HOW TO COMPLETE THIS TASK:
Please write out exactly the lines of the data below from the line holding "World of Microbiology and Immunology" through the line holding "in person or", and leave out the rest.

(Stored data entries)
::::::::

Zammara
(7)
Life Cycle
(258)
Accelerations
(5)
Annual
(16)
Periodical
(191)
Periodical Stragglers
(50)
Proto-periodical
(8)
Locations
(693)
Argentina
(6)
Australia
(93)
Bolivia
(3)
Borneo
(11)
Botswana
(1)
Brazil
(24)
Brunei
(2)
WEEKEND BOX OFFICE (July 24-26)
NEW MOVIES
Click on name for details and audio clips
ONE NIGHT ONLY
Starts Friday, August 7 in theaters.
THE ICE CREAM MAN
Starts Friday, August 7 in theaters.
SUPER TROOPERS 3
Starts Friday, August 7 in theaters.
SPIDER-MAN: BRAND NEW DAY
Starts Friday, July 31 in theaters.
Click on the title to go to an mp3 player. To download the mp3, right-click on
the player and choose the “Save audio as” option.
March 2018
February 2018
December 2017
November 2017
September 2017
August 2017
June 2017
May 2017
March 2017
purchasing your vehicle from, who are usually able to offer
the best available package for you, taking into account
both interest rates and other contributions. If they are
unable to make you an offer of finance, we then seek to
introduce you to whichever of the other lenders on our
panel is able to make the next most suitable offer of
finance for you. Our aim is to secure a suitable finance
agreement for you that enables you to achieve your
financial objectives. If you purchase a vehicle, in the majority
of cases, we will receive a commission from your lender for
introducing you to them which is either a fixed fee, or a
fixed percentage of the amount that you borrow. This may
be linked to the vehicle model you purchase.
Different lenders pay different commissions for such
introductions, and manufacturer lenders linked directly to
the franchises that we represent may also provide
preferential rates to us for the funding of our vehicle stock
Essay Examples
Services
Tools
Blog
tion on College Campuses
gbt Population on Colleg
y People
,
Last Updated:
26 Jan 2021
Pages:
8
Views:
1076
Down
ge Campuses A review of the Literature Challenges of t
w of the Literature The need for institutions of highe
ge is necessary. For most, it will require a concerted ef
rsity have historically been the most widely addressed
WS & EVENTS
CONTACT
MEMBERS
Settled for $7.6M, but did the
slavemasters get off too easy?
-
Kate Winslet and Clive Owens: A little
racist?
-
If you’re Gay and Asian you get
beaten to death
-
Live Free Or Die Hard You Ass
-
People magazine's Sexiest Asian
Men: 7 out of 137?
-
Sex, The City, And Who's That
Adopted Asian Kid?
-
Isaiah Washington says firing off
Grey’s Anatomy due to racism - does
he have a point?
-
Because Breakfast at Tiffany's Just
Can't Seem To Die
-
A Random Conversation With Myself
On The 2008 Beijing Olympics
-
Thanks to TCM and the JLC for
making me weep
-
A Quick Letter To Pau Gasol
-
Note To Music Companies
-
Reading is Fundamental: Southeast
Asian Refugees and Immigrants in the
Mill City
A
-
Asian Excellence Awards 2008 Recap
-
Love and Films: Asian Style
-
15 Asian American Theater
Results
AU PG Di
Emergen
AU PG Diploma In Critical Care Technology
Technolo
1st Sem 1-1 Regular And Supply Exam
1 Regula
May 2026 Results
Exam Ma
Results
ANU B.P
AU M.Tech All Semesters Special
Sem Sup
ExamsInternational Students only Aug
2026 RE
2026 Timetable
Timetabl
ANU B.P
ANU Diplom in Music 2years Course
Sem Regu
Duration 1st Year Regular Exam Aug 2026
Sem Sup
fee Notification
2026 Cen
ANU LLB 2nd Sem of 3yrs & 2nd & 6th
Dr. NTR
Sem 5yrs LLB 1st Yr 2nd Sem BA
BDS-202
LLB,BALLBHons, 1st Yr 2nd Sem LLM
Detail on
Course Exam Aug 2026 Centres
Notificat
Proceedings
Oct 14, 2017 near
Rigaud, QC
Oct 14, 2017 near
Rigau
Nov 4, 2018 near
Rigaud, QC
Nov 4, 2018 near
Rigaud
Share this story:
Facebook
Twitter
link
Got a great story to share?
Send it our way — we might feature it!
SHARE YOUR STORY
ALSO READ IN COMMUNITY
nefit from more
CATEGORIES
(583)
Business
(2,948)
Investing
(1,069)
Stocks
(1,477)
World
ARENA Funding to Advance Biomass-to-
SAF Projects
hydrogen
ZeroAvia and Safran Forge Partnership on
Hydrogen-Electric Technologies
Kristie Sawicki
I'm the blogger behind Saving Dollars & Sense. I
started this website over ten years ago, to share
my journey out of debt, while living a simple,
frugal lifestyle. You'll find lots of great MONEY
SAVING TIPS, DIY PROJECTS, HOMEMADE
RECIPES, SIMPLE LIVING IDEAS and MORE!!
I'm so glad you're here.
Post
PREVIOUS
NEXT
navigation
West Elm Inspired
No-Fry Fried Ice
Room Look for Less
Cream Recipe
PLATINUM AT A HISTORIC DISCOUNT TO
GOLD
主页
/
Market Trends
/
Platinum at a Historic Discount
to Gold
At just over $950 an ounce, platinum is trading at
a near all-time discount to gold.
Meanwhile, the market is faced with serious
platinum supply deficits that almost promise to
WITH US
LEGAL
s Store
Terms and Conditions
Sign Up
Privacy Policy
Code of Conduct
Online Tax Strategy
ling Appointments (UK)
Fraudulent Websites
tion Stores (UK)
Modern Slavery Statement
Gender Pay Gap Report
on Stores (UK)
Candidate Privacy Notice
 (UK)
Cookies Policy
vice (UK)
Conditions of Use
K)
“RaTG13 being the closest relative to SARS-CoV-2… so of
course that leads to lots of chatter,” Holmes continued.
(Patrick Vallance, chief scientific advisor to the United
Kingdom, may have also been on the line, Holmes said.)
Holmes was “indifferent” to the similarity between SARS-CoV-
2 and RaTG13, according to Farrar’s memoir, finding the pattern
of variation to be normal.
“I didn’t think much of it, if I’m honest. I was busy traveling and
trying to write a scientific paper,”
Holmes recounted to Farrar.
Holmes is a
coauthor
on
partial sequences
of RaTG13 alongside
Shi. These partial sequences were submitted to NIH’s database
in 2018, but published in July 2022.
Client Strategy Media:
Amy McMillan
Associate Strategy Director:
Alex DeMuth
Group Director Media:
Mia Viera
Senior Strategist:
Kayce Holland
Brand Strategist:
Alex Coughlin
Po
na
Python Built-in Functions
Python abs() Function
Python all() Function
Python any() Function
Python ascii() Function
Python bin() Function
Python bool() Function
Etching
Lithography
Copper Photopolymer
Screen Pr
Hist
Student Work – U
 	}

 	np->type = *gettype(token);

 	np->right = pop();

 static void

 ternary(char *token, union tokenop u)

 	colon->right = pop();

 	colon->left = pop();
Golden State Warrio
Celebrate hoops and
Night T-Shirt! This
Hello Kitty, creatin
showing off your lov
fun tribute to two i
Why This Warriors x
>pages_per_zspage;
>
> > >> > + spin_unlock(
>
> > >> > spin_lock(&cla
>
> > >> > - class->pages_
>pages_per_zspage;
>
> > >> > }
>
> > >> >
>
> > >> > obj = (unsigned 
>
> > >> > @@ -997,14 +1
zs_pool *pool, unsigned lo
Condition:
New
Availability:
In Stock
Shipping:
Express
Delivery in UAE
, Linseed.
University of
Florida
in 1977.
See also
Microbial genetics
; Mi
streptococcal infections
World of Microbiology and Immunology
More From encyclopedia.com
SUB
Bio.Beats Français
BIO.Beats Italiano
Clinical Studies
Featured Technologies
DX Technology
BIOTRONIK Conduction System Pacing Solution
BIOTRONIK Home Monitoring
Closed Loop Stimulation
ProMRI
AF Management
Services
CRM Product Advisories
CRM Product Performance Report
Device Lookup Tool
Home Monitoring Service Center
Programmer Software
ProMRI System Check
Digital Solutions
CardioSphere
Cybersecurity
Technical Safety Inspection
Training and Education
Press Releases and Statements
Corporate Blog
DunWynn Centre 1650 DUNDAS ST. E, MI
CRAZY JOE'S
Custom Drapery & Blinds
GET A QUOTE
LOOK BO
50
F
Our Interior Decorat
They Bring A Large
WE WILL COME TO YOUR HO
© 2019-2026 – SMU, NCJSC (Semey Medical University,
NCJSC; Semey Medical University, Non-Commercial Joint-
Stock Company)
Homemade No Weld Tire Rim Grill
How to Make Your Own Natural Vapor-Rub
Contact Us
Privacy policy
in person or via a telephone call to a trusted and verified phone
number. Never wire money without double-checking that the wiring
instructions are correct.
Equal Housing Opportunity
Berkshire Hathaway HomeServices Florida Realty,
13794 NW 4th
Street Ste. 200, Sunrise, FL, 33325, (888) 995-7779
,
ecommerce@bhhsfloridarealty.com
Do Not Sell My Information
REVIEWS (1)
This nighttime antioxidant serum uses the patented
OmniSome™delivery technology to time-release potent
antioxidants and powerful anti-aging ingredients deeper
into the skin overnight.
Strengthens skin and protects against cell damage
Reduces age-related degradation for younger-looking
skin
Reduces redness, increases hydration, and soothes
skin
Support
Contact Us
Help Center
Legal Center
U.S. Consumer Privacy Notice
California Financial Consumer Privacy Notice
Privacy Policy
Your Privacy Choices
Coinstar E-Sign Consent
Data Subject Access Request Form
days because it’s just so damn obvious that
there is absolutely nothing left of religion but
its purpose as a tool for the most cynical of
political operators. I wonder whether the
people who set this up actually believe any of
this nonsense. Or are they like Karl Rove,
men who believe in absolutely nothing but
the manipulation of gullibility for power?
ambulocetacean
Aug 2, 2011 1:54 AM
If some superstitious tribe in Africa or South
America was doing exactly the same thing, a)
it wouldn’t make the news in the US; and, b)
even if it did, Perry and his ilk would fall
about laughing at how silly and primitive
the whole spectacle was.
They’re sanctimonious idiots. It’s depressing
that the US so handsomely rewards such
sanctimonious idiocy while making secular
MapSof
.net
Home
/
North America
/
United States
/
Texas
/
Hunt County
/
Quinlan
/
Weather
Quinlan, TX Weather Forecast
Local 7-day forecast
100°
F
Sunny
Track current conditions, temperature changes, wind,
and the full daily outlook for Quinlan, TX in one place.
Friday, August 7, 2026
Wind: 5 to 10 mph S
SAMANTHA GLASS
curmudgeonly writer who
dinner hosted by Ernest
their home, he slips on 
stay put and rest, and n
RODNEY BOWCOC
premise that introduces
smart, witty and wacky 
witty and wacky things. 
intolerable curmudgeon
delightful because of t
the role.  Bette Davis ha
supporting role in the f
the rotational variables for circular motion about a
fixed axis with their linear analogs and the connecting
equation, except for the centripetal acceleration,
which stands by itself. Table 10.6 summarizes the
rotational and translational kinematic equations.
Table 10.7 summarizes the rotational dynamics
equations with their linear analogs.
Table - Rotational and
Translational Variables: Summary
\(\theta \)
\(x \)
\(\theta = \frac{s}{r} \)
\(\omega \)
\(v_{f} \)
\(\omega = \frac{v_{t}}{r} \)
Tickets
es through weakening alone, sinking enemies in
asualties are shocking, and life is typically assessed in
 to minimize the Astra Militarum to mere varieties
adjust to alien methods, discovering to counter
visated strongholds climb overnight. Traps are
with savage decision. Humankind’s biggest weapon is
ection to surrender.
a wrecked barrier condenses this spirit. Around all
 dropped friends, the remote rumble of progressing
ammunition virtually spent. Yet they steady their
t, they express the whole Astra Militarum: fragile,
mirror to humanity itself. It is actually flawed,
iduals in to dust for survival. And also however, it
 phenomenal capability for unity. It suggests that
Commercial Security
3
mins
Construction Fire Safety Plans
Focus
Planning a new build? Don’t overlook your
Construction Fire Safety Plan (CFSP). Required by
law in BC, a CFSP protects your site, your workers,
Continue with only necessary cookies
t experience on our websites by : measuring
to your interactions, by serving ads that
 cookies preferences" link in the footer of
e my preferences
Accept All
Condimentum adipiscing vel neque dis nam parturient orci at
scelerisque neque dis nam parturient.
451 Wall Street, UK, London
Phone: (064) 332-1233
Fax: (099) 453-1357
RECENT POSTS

::::::::

ANSWER TO THIS TASK:
World of Microbiology and Immunology
More From encyclopedia.com
SUB
Bio.Beats Français
BIO.Beats Italiano
Clinical Studies
Featured Technologies
DX Technology
BIOTRONIK Conduction System Pacing Solution
BIOTRONIK Home Monitoring
Closed Loop Stimulation
ProMRI
AF Management
Services
CRM Product Advisories
CRM Product Performance Report
Device Lookup Tool
Home Monitoring Service Center
Programmer Software
ProMRI System Check
Digital Solutions
CardioSphere
Cybersecurity
Technical Safety Inspection
Training and Education
Press Releases and Statements
Corporate Blog
DunWynn Centre 1650 DUNDAS ST. E, MI
CRAZY JOE'S
Custom Drapery & Blinds
GET A QUOTE
LOOK BO
50
F
Our Interior Decorat
They Bring A Large
WE WILL COME TO YOUR HO
© 2019-2026 – SMU, NCJSC (Semey Medical University,
NCJSC; Semey Medical University, Non-Commercial Joint-
Stock Company)
Homemade No Weld Tire Rim Grill
How to Make Your Own Natural Vapor-Rub
Contact Us
Privacy policy
in person or via a telephone call to a trusted and verified phone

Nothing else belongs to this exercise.